Opening My Eyes in the Depths of the Sea Bed

Deep Water

 

Ann Mirjam Vaikla

The bay of Paldiski holds exceptionally deep water for the shallow Baltic Sea, reaching an average depth of around 50 metres. This deep water, appropriated by various power structures, has become a fundamental part of an infrastructure that follows colonial imaginaries. Brian Larkin defines the politics of infrastructures as enacted via “physical networks through which goods, ideas, waste, power, people, and finance are trafficked”.[1] He writes: “Infrastructures are matter that enable the movement of other matter. Their peculiar ontology lies in the facts that they are things and also the relation between things. As things they are present to the senses, yet they are also displaced in the focus on the matter they move around.”[2]

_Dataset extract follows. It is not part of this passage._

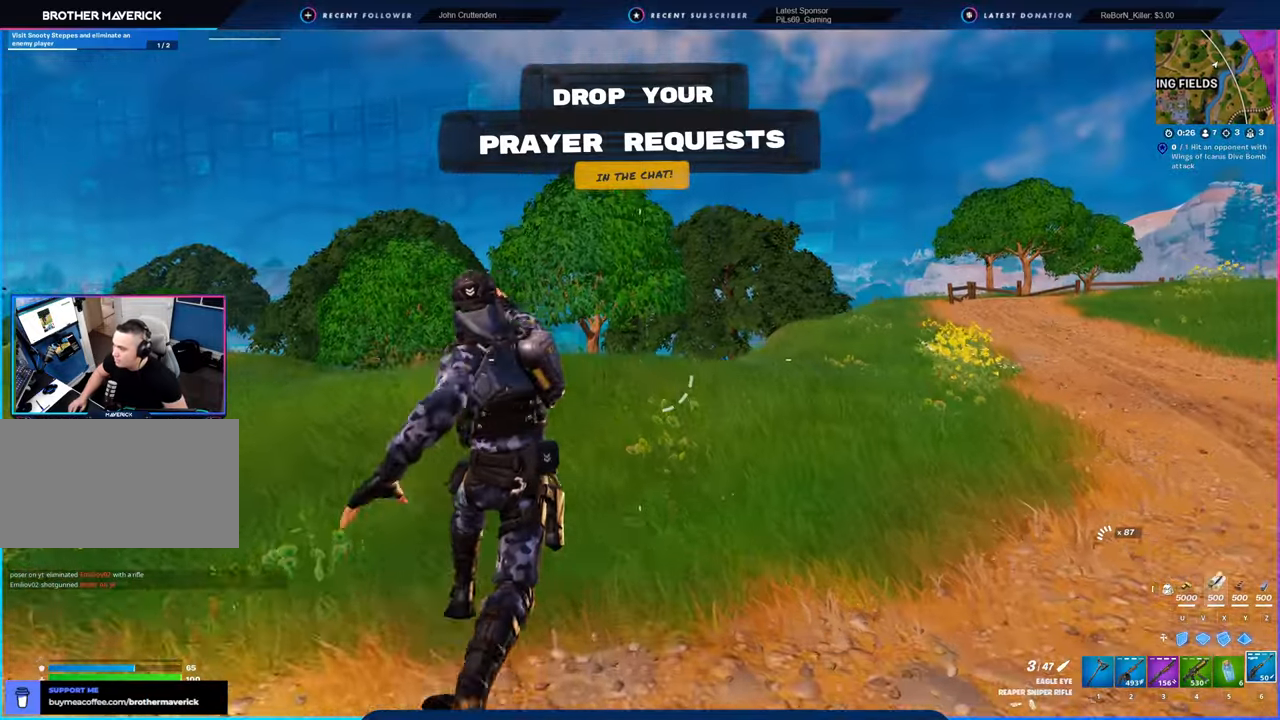
{"keys": ["w"], "mouse": [], "mouse_move": "still", "events": []}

Successfully contesting the supremacy of the Swedish Empire during the Great Northern War, Russian Czar Peter I arrived at Paldiski, which he envisioned as (another) “window to Europe” – after St Petersburg. He was triggered by the depth of the bay which prevented the ice from appearing, prompting the establishment of a naval base where large war ships were produced.[3] This attempt of his remains in the traces of a Dutch-style fortification cut into the limestone landscape, and the base of a lighthouse on a high point at the very end of the peninsula, both built by relocated forced labour. The latter is exposed to an imminent sea that will eat the lighthouse remnants up in the coming decade or so, as the coast keeps crumbling into the depths of the bay. In 1870, Paldiski became the westernmost point and the end station for the Baltic Railroad, connecting it to the Leningrad oblast of St Petersburg.

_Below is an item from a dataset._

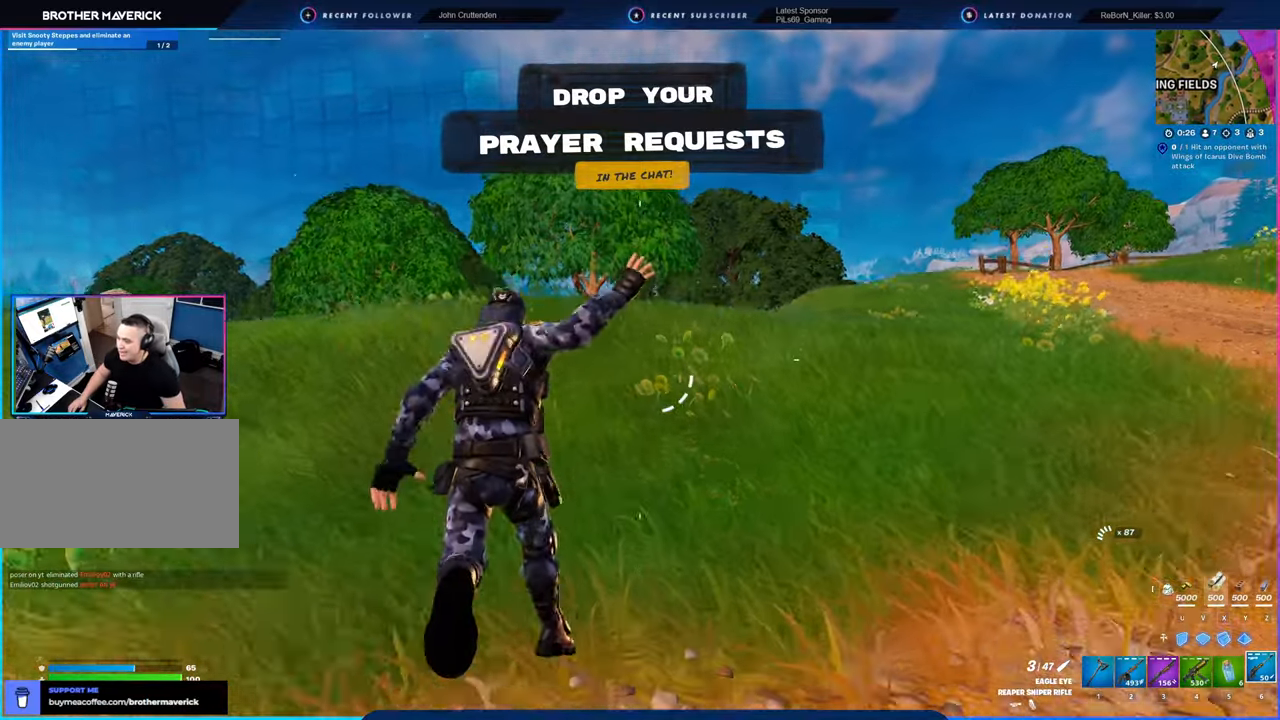
{"keys": ["w"], "mouse": [], "mouse_move": "still", "events": []}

During World War II, when Estonia was occupied and annexed by the Soviet Union, Paldiski, a small town located at the North-West coast, regained its geopolitical importance, serving once again as a naval base. In the sixties, the USSR navy’s training centre for nuclear submarines was established there. Soon after, Paldiski became a garrison town; it was closed down and everything – including its inhabitants – was withheld. Two land-based nuclear reactors were erected, turning it into the largest facility of its kind in the Soviet Union. Reactors, nowadays covered with concrete sarcophagi, and multiple barbed wire fences in and around the town still denote this secrecy, regardless of the town’s reopening to the public in 1994.

My grandfather (born in 1942) grew up on a farm in nearby Paldiski. He remembers helping his grandmother to load the horse carrier with fresh produce, and selling it in the town. He also remembers the main street which had a big well in the epicentre where the inhabitants could get their water. He recalls a memory of jumping off the submarines into the sea at the harbour, along with other kids during the summertime. The street is now covered up with various Stalinist apartment buildings initially built for the military units. A year ago, my grandfather moved into one of those buildings, to even his own surprise – he had previously withdrawn from the town, prompted by the trauma of it getting sealed up due to political ambitions, and in support of local farmers violently expelled from their households. It seems as though my grandfather embodies a living archive of the site – an entry point to redraw one’s focus.

1. Brian Larkin, “The Politics and Poetics of Infrastructure”. Annual Review of Anthropology, Aug 21, 2013, 327.
2. Larkin, 329.
3. Aivar Põldvee, Pakri ja Paldiski kogumik (Keila: Harjumaa Muuseum, 1998).